It’s a film that is gorgeous at times yet also tough to watch.
The epic saga follows Seydou (Seydou Sarr) and Moussa (Moustapha Fall), 16-year-old cousins who embark from Senegal toward Italy, first traveling westward by bus through Mali and Niger and then, fake passports in hand, trekking north across the Sahara toward Tripoli and the Mediterranean on foot. Their adventure will not unspool as they expect; those of us who have seen a Garrone film or two know better.
Sarr, who makes his startlingly assured acting debut here, plays the sweeter, less streetwise of the two boys, and it is Seydou around whom the story revolves. But the type of smarts that have helped his co-conspirator plan the trip won’t come in very handy in the desert: They save up money by skipping class and taking construction jobs behind their parents’ backs, dreaming of becoming pop stars in a Europe they’ve seen only on television and in films.

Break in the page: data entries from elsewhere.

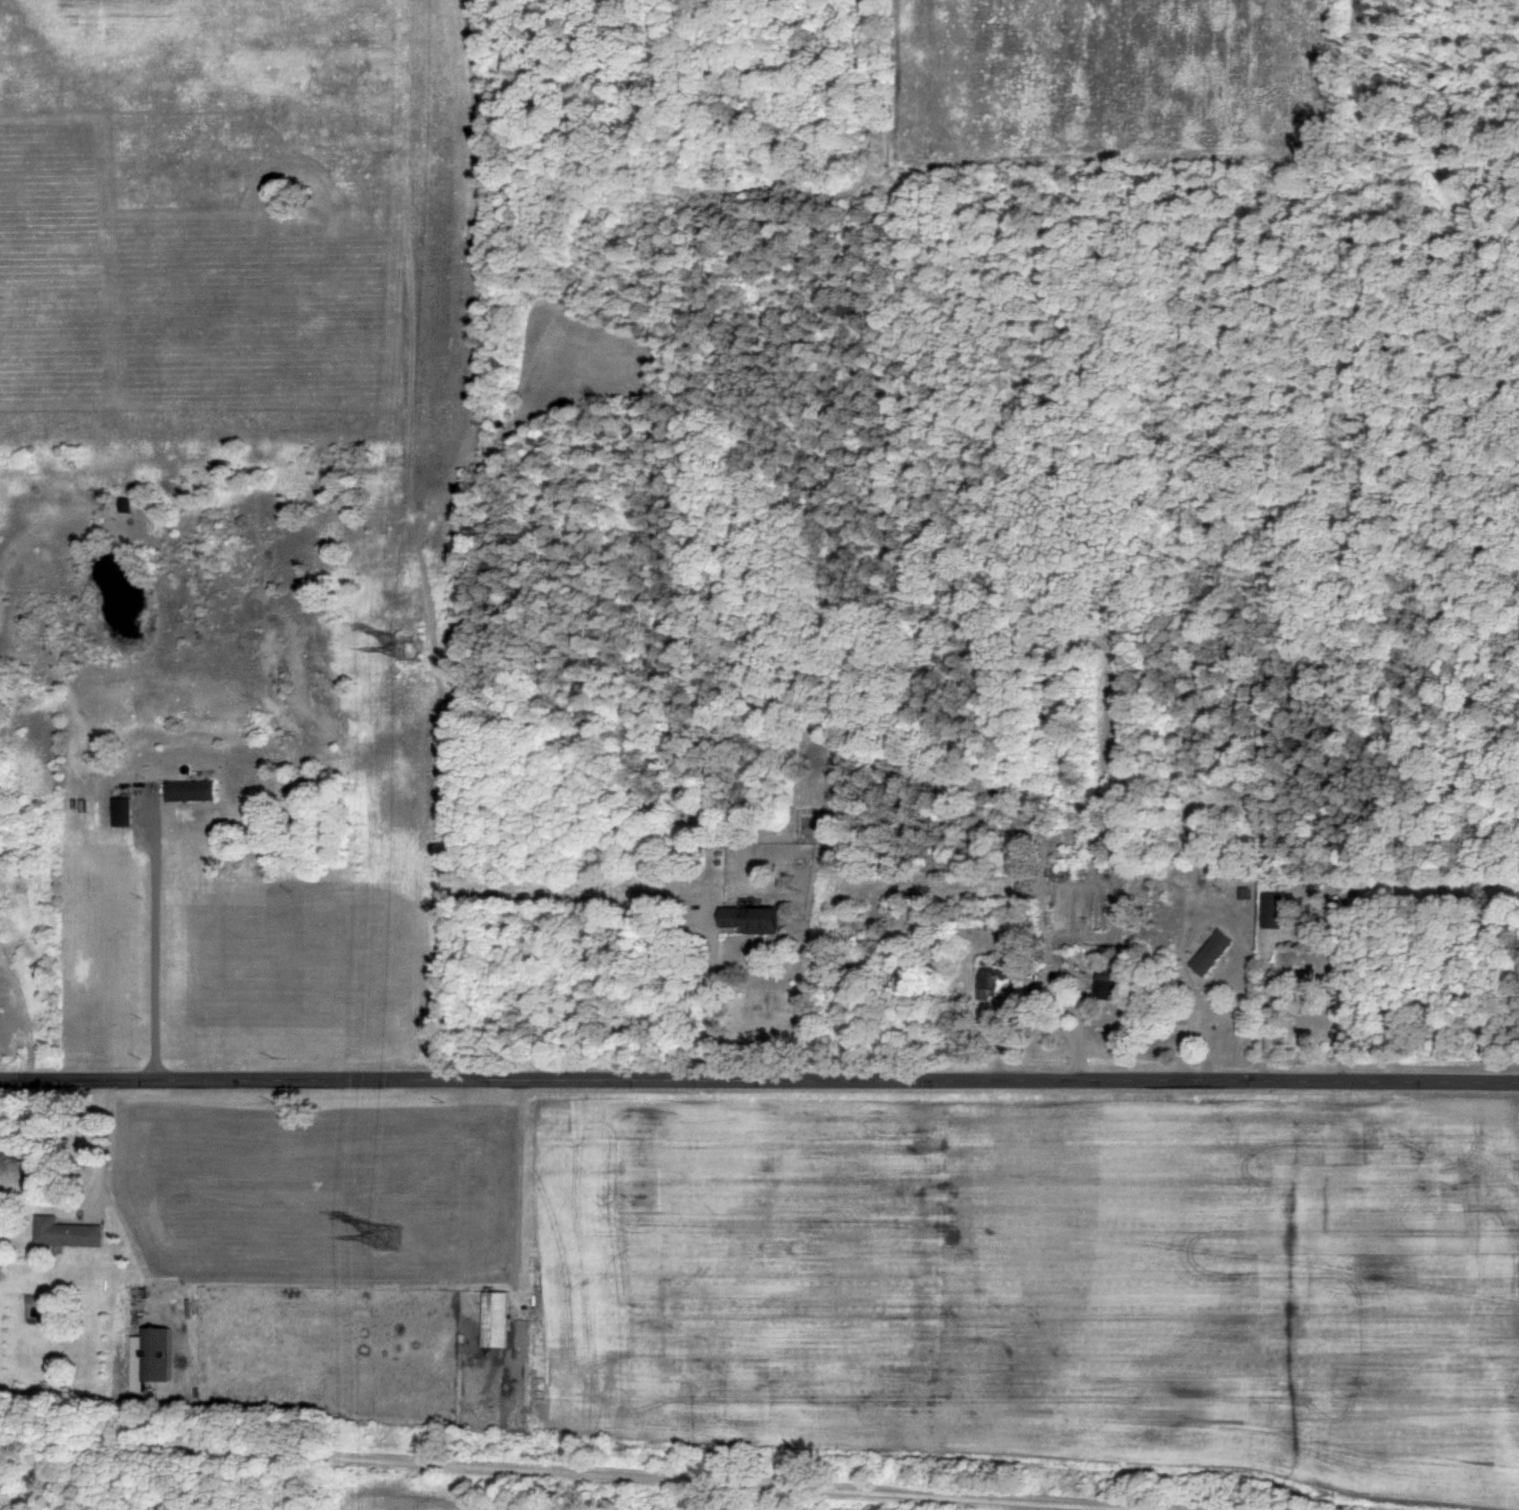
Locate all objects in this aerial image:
power tower: (413, 646)
building: (185, 790)
building: (117, 811)
building: (1268, 910)
building: (747, 919)
road: (153, 940)
building: (1207, 952)
building: (986, 982)
building: (1103, 986)
road: (709, 1006)
road: (1267, 1009)
road: (759, 1081)
road: (101, 1149)
building: (64, 1231)
power tower: (385, 1232)
building: (492, 1318)
building: (148, 1355)
road: (578, 1473)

The boys almost immediately encounter heartless human smugglers, who don’t even hit the brakes to slow down when a migrant is accidentally thrown from the back of a speeding, overloaded pickup truck. Then there are the gun-toting bandits. Stitched together from the stories of actual migrants by Garrone and co-screenwriters Massimo Ceccherini, Massimo Gaudioso and Andrea Tagliaferri — and as brutal as some of its scenes are — “Io Capitano” is said to have been toned down from some of the more unsettling material gathered by the filmmakers, including reports of rape.
Paolo Carnera’s desert cinematography, in which the smallness of the migrants is rendered not just palpable but painful, is awesome, in the sense that it inspires both wonder and fear. There are also a couple of lovely dream sequences: In one, Seydou imagines himself going back to save a dying woman, who has been abandoned in the sand; later, after he and Moussa become separated and Seydou has been imprisoned by what’s called the Libyan Mafia, our hero imagines himself flying home to see his mother accompanied by a feathered, shamanic figure that he believes has been sent by the charlatan seer (Doodou Sagna) that Seydou and Moussa consulted before leaving Dakar.
Though it’s filmed by a European, the sensibility of “Io Capitano” feels more African than Italian, with several migrants listed as collaborating writers and also appearing among the large cast of extras.
The story culminates over water, as the last leg of Seydou and Moussa’s odyssey features a reluctant Seydou at the helm of a boat. The climax of “Io Capitano,” which translates loosely as “I’m the captain,” was taken from a story Garrone heard in a Sicilian refugee shelter of a 15-year-old African with no nautical navigation skills who was dragooned into piloting a vessel filled with 250 refugees. (The logic being that Italian authorities won’t arrest a minor for human trafficking.)
Like everything before it, this sequence is nerve-rattling, but also eye-opening. With all that has been said about the global refugee crisis, one voice has been conspicuously left out of all the shouting. “Io Capitano” takes a news story that’s mostly about numbers, and puts a human face on it.
Unrated. At area theaters. Contains disturbing images, including scenes of torture, and some strong language. In Wolof, French and some English with subtitles. 121 minutes.